Given the relationship between grain weight and nutritional quality and meteorological factors, it is easy to see that it is possible to improve the nutritional quality of maize seeds while ensuring high yields by adapting hybrids to their ecological suitability and creating optimum conditions for the interaction of genetic and non-genetic factors through the regulation of cultivation techniques under different ecological conditions.
Among the pre-anthesis meteorological elements, total sunshine hours, mean temperature, relative humidity, and the cumulative temperature had a strong effect on grain weight; among the post-anthesis meteorological elements, mean daily temperature, total rainfall, temperature difference, cumulative temperature, mean daily highest temperature, and total sunshine hours had a strong effect on grain weight.
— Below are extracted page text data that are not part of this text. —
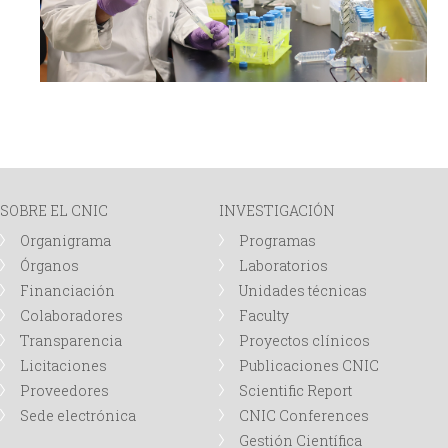
SOBRE EL CNIC
INVESTIGACIÓN
Organigrama
Programas
Órganos
Laboratorios
Financiación
Unidades técnicas
Colaboradores
Faculty
Transparencia
Proyectos clínicos
Licitaciones
Publicaciones CNIC
Proveedores
Scientific Report
Sede electrónica
CNIC Conferences
Gestión Científica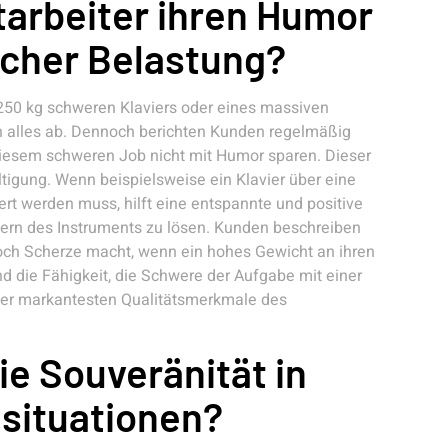
tarbeiter ihren Humor
scher Belastung?
 250 kg schweren Klaviers oder eines massiven
n alles ab. Dennoch berichten Kunden regelmäßig
diesem schweren Job nicht mit Humor sparen. Dieser
ltigung. Wenn beispielsweise ein Klavier über eine
t werden muss, hilft eine entspannte und positive
zern des Instruments zu lösen. Kunden beschreiben
och Scherze macht, wenn ein hohes Gewicht an ihren
d die Fähigkeit, die Schwere der Aufgabe mit einer
s der markantesten Qualitätsmerkmale des
ie Souveränität in
situationen?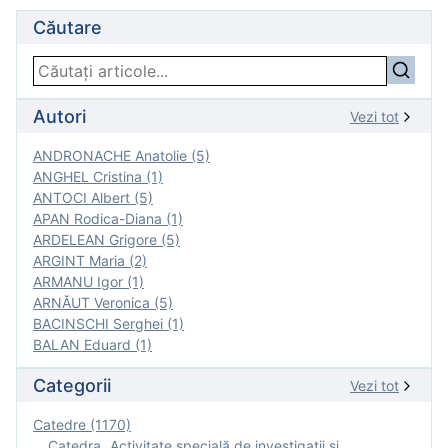
Căutare
Autori
Vezi tot
ANDRONACHE Anatolie (5)
ANGHEL Cristina (1)
ANTOCI Albert (5)
APAN Rodica-Diana (1)
ARDELEAN Grigore (5)
ARGINT Maria (2)
ARMANU Igor (1)
ARNĂUT Veronica (5)
BACINSCHI Serghei (1)
BALAN Eduard (1)
Categorii
Vezi tot
Catedre (1170)
Catedra „Activitate specială de investigaţii şi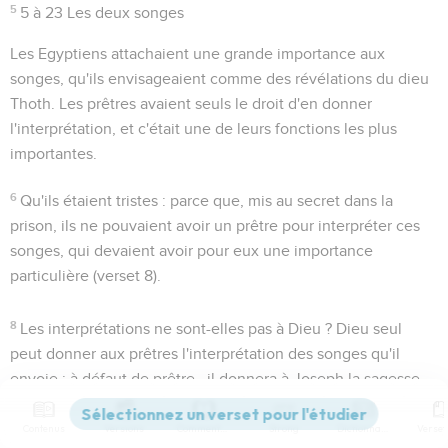
5
5 à 23
Les deux songes
Les Egyptiens attachaient une grande importance aux
songes, qu'ils envisageaient comme des révélations du dieu
Thoth. Les prêtres avaient seuls le droit d'en donner
l'interprétation, et c'était une de leurs fonctions les plus
importantes.
6
Qu'ils étaient tristes
: parce que, mis au secret dans la
prison, ils ne pouvaient avoir un prêtre pour interpréter ces
songes, qui devaient avoir pour eux une importance
particulière (verset 8).
8
Les interprétations ne sont-elles pas à Dieu ?
Dieu seul
peut donner aux prêtres l'interprétation des songes qu'il
envoie ; à défaut de prêtre., il donnera à Joseph la sagesse
nécessaire pour en tenir lieu.
Contenus
Versions
Commentaires
Strong
Dictionnaire
9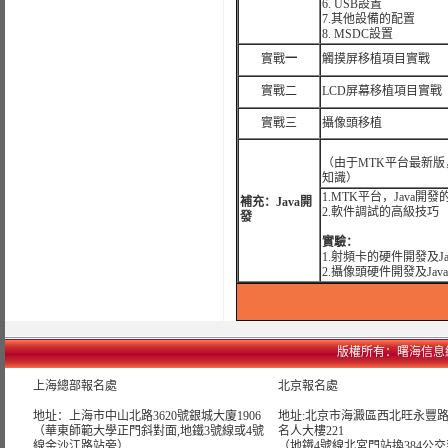
6. USB設置
7.其他設備的配置
8. MSDC設置
實戰
一
觸摸屏移植項目實戰
實戰二
LCD屏幕移植項目實戰
實戰三
攝像頭移植
（由于MTK平台最新版
知識）
1.MTK平台，Java開
補充：Java開
2.軟件調試的高級技巧
發
實驗：
1.射頻卡的硬件開發及J
2.攝像頭硬件開發及Ja
版權所有：曙海信息網絡科技
上海總部報名處
北京報名處
地址：上海市中山北路3620號銀城大廈1906
地址:北京市海澱區西北旺永豐路1
（華東師範大學正門斜對面,地鐵3號線或4號
名人大樓221
線金沙江路站旁）
（地鐵4號線北宮門站換384公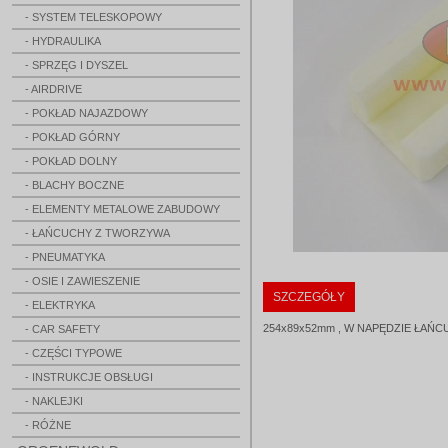
- SYSTEM TELESKOPOWY
- HYDRAULIKA
- SPRZĘG I DYSZEL
- AIRDRIVE
- POKŁAD NAJAZDOWY
- POKŁAD GÓRNY
- POKŁAD DOLNY
- BLACHY BOCZNE
- ELEMENTY METALOWE ZABUDOWY
- ŁAŃCUCHY Z TWORZYWA
- PNEUMATYKA
- OSIE I ZAWIESZENIE
SZCZEGÓŁY
- ELEKTRYKA
254x89x52mm , W NAPĘDZIE ŁA
- CAR SAFETY
- CZĘŚCI TYPOWE
- INSTRUKCJE OBSŁUGI
- NAKLEJKI
- RÓŻNE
There was a significant correlation (p < 0.05) between the 100-grain weight and the nutritional quality components of the kernels, and the grain weight potential of each maize hybrid can be further explored by optimizing the grain quality component content. For example, in the process of increasing the total starch content of the grains, the weight of the grains also increases significantly. Average post-anthesis temperature, pre-anthesis accumulated temperature, and post-anthesis accumulated temperature can have a greater indirect effect on the 100-grain weight through their relationship with the nutritional quality components of the grains, but these three meteorological elements have different effects on the different nutritional quality components, with the average post-anthesis temperature having the greatest negative indirect effect on the crude protein content of the grains, the pre-anthesis accumulated temperature having the greatest negative indirect effect on the total starch content of the grains, and the post-anthesis accumulated temperature having the greatest positive indirect effect on the crude fat content of the grains. Therefore, the effects of pre-anthesis accumulation temperature, post-anthesis average temperature, and post-anthesis accumulation temperature on the nutritional quality of the grains can be harmonized by the selection of suitable sowing periods and the application of hybrids of different growth stages. Ultimately, maize grain weight can be increased on the basis of optimizing the content of various quality components in the grains.